GigaAI has contributed several open-source projects and peer-reviewed publications to the robotics and AI research community:
| Project | Description | Venue / Platform |
|---|---|---|
| GigaBrain-0 | World model-powered VLA foundation model | Open source (Apache 2.0), GitHub, Hugging Face |
| GigaBrain-0.1 | Enhanced VLA model (10,000 hours training data) | RoboChallenge #1 ranking (February 2026) |
| GigaBrain-0.5M | First embodied model using world-model-based RL | Research publication |
| GigaWorld-0 | World model data engine for embodied AI | arXiv (November 2025) |
| DriveDreamer | Real-world-driven world model for autonomous driving | ECCV 2024 |
| DriveDreamer4D | 4D world model for driving scenarios | CVPR 2025 |
The open-source release of GigaBrain-0 under the Apache 2.0 license, with model checkpoints available on Hugging Face, allows external researchers and developers to build upon GigaAI's VLA architecture. The model supports deployment through a server-client architecture, with example implementations provided for AgileX robot platforms.[8]
GigaAI has outlined several goals for 2026 and beyond. The company plans to deliver thousands of Maker H01 units across its five target market verticals during 2026, while also releasing additional robot body designs adapted to different application scenarios. The Pre-B funding round of approximately 1 billion yuan closed in March 2026, providing capital for scaling production and continued research.[4]

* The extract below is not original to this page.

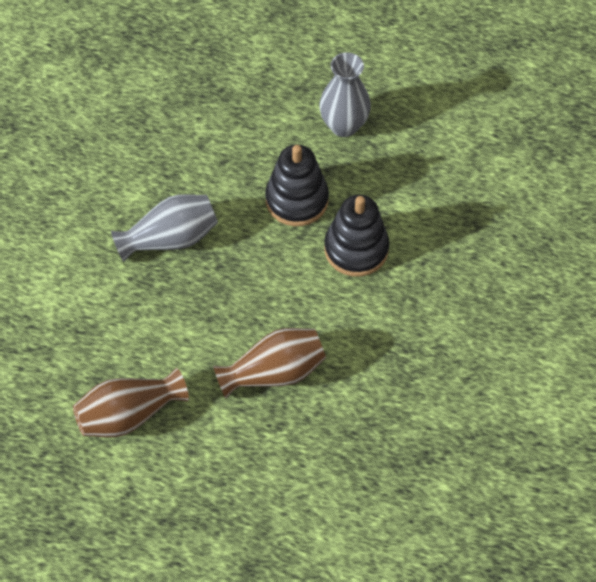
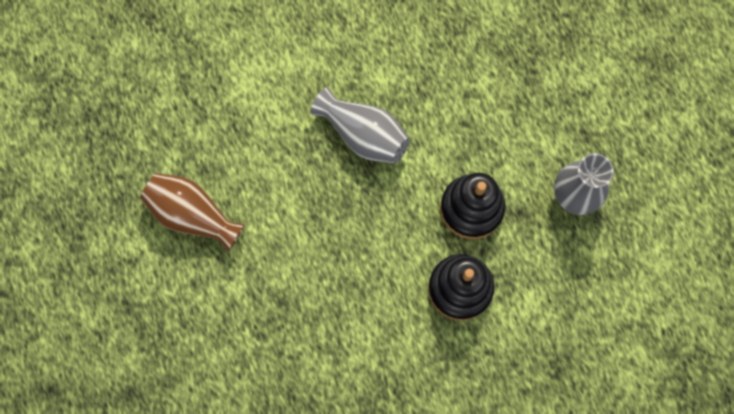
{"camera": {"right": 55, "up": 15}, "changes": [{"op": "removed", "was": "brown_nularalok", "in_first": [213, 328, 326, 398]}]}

The company's longer-term vision extends beyond individual robot products to building a comprehensive "Physical AGI" ecosystem where world models, foundation models, and purpose-built robot bodies work together in a self-improving cycle. Data collected by deployed Maker H01 robots feeds back into the GigaWorld training pipeline, improving the GigaBrain models, which in turn make deployed robots more capable. This virtuous cycle of data collection, model improvement, and deployment is central to GigaAI's strategy for achieving what it calls the physical world's "ChatGPT moment."[2][4]